Acı veren ile canı acıyan aynı dünyanın vatandaşı değildir. Daha ötesi, aynı tarihin mirasçısı da değildir. Fiziksel anlamda aynı gezegenin içinde bulunan, ancak çok derin farklarla birbirinden ayrışan iki ayrı dünyadan söz etmek durumundayız. Birinin alamet-i fârikası masumiyet, diğerininki zulüm!
Herkes bir kimlik sahibi olmak, bir seçim yapmak, bir duruş ortaya koymak zorunda... Kim olduğunuz, nerede durduğunuz, neye taraf olduğunuz ne kadar 'insan' olduğunuzu da belirliyor çünkü.

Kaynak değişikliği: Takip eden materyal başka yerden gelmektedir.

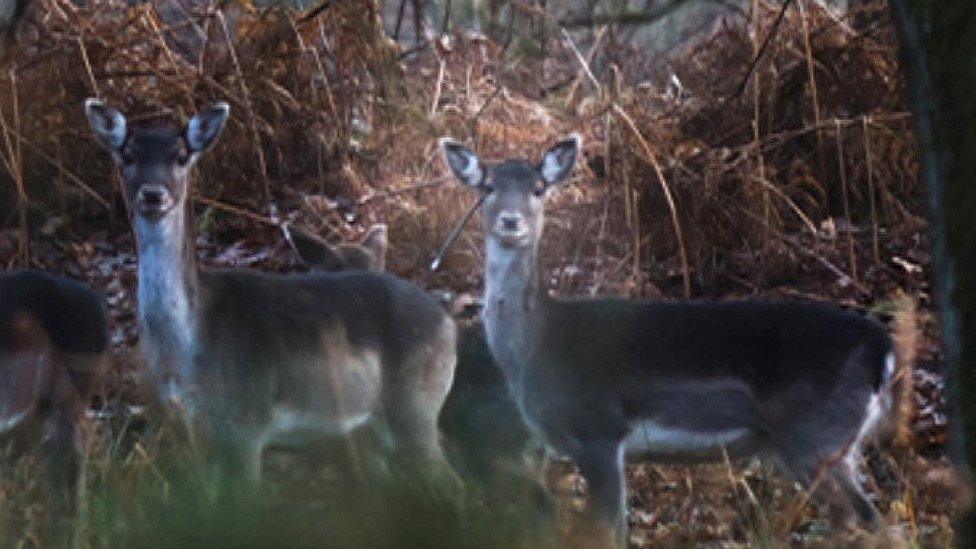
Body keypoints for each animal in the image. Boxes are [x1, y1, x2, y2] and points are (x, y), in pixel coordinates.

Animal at [85, 97, 462, 492]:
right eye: (127, 154)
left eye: (181, 155)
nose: (153, 194)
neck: (189, 349)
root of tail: (449, 324)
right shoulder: (191, 431)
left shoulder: (247, 422)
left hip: (415, 405)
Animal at [442, 136, 900, 544]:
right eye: (487, 187)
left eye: (538, 188)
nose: (511, 221)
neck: (534, 347)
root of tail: (883, 348)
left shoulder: (598, 430)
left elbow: (608, 532)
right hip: (829, 445)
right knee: (871, 518)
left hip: (815, 434)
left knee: (855, 518)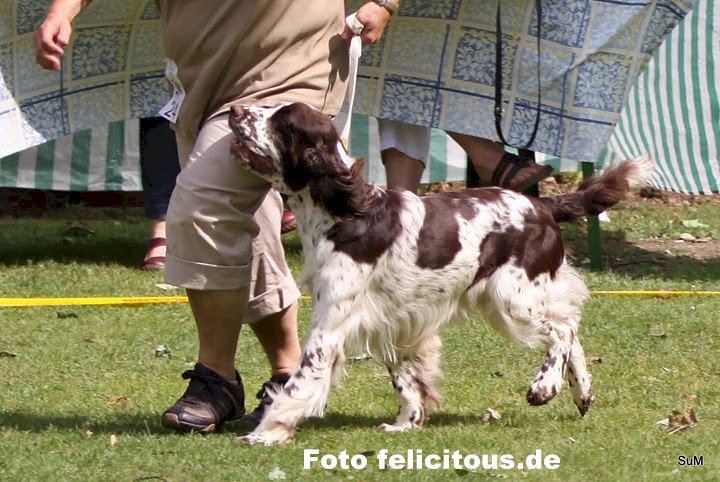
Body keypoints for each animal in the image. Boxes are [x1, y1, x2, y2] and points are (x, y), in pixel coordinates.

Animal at [229, 101, 652, 444]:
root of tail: (542, 204)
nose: (234, 110)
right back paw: (583, 394)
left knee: (562, 331)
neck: (345, 213)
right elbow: (403, 376)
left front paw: (267, 430)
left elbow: (301, 378)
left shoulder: (330, 322)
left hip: (511, 300)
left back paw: (543, 387)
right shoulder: (389, 319)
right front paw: (407, 421)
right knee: (572, 327)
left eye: (281, 121)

'Dünya vatandaşlığı' gibi kaypak, ne idüğü belirsiz birtakım kavramların bir meşruiyeti yok. Bu tür kavramlar bir kimliğe değil, insanlığa sinsice giydirilmeye çalışılan bir kimliksizliğe götürüyor yanına yaklaşanları. İcat edenler, bu tür sinsice kelime oyunlarıyla kendi çirkin kimliklerini örtmeye, belirsizleştirmeye, kabul edilebilir hale getirmeye çalışıyor. Binlerce kilometre öteden bomba kusan savaş makineleri göndererek şehirleri içindekilerle birlikte yok etmekte zerre kadar tereddüt etmeyenlerin ve bu kahpeliğe ses çıkarmayanların insanlığıyla, o şehirlerin canları pahasına sahiplenen ve özgürce yaşamak dışında bir muradı olmayanların insanlığı asla ortak bir kavramın içinde bir araya getirilemez. Bu güvercinle tilkiyi aynı kümese kapatmak gibi bir şey olur!

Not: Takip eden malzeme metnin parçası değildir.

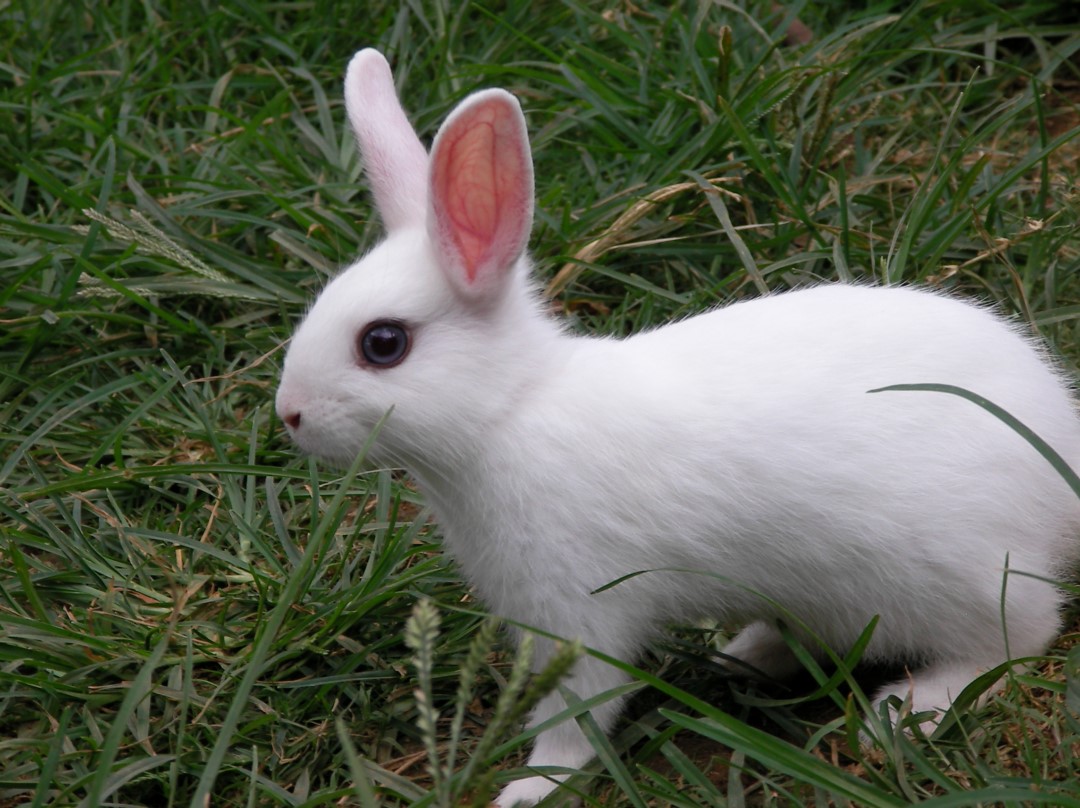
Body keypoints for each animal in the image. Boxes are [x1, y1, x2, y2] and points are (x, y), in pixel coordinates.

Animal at [276, 50, 1080, 808]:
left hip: (951, 577)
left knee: (1018, 637)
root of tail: (1061, 470)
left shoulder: (578, 608)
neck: (511, 410)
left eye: (383, 344)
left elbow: (576, 713)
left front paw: (533, 787)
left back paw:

Devletler, toplumlar, kültürler arasındaki mesafe, gücünü silahlaştıran azgın yönetimlerin akıl almaz ihtirasları yüzünden her geçen gün açılıyor. Artık haritaları katledenlerle katledilenlerin renklerine boyayarak dünyayı ikiye ayırabiliyoruz. Artık bu bariz gerçeklere gözleri kapamanın meşruiyeti yok. Artık sessizlik, tavırsızlık, kimliksizlik cinayete dahil!
Taraflardan biri insanlığını önemseyenlerin, insan kalmak için mücadele verenlerin, bu uğurda bedel ödeyenlerin tarafı... Diğer taraf bütün bunları hiç önemsemeyenlerin...
Kabataslak bir tarifle 'batılı değerler' deyip geçtiğimiz ve yakın zamanlara kadar pek çok aklıevvelin kutsamakta olduğu konu başlıklarının tamamı bugün karşılıksız çıkmış durumda... Eğer konu parayla, maddiyatla, mevduatla ilgili değilse bugün artık batılı değer diye bir şeyden söz etme imkanımız kalmamıştır! Bu kesin bir ahlakî çözülme ve hatta iflas tablosudur. Yeni dünyanın en bariz gerçeklerinden biri, belki de en birincisi budur. Güçlünün güçsüzleştiği yer de işte tam burasıdır.
Bugün kötülerin alçakça zulmü altında mertçe, yiğitçe ve masumca varlık mücadelesi veren her insan, ülkesi ya da kimliği ne olursa olsun, insanlığın zafer sancağını gururla taşıyor. Cephelerin düşmesi, şehirlerin harap olması, binlerce insanın can vermesi elbette çok acı... Ama onlar kaybetme ihtimali olmayanlar olarak şimdiden tarihe geçti. Kahpeliğe karşı yiğitlik, zulme karşı masumiyet, canavarlığa karşı insanlık, kötülüğe karşı iyilik...
Geçen yüzyıl boyunca ellerindeki bütün imkanları seferber ederek dünyadaki her iyi şeyin Batı'dan zuhur ettiğine herkesi inandırdılar. Bu yüzyılda bütün ayıplarını ve günahlarını kendi elleriyle görünür hale getiriyorlar.
Gözünü skorboarddan ayıramayanlar bunu elbette anlayamayacak ve büyük bir aymazlıkla uzun bir zaman kazanmakta olduklarını zannetmeye devam edecekler. Ama aslında kaybediyorlar ve kaybedecekler.